In the records below, find the line containing "Submit an Annual Test 3" and the line containing "BABY CLOSET –The"; please repeat exactly the lines from one to the other, both included, and nothing more.

══ Given data

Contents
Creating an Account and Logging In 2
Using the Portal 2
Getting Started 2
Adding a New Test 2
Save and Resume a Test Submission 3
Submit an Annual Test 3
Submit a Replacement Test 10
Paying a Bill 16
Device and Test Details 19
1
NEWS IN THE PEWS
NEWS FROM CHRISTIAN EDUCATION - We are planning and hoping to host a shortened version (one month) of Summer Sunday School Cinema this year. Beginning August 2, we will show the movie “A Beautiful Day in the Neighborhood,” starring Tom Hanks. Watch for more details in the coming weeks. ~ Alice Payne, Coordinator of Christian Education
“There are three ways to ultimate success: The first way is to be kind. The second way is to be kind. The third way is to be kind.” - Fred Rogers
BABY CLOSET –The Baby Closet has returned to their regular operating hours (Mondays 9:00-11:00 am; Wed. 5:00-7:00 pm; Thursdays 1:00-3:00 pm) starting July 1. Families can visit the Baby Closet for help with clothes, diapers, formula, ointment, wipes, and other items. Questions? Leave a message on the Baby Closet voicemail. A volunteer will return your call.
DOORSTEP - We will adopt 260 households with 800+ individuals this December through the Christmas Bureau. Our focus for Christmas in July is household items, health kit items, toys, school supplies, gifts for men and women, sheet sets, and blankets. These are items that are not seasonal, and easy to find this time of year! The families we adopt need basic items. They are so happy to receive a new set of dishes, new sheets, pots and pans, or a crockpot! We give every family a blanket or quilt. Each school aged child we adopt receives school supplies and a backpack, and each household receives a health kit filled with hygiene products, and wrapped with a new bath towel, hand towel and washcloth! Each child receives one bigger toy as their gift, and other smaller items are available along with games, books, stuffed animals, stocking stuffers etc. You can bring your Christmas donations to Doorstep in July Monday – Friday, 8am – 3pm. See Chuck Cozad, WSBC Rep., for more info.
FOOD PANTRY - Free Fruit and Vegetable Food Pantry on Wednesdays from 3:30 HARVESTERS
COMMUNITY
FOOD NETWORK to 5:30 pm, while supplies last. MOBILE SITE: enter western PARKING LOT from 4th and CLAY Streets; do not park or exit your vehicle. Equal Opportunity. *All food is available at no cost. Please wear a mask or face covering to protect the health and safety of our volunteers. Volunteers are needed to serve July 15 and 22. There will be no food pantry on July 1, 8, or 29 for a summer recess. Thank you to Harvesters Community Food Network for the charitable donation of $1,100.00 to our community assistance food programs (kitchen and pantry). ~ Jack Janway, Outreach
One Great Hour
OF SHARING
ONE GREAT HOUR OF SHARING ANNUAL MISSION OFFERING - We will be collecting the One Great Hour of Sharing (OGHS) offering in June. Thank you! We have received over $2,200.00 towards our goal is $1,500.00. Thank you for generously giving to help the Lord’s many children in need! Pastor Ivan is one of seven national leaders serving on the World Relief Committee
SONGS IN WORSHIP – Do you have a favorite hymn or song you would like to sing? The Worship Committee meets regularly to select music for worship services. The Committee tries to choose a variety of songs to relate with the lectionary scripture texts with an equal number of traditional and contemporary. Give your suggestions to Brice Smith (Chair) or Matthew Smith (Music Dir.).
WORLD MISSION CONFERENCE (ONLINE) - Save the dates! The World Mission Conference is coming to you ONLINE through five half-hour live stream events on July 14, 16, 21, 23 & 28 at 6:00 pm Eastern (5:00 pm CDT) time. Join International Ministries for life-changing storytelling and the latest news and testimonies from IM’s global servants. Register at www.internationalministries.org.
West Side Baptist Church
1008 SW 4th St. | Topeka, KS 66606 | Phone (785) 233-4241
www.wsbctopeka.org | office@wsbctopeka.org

════

__Your response__
Submit an Annual Test 3
Submit a Replacement Test 10
Paying a Bill 16
Device and Test Details 19
1
NEWS IN THE PEWS
NEWS FROM CHRISTIAN EDUCATION - We are planning and hoping to host a shortened version (one month) of Summer Sunday School Cinema this year. Beginning August 2, we will show the movie “A Beautiful Day in the Neighborhood,” starring Tom Hanks. Watch for more details in the coming weeks. ~ Alice Payne, Coordinator of Christian Education
“There are three ways to ultimate success: The first way is to be kind. The second way is to be kind. The third way is to be kind.” - Fred Rogers
BABY CLOSET –The Baby Closet has returned to their regular operating hours (Mondays 9:00-11:00 am; Wed. 5:00-7:00 pm; Thursdays 1:00-3:00 pm) starting July 1. Families can visit the Baby Closet for help with clothes, diapers, formula, ointment, wipes, and other items. Questions? Leave a message on the Baby Closet voicemail. A volunteer will return your call.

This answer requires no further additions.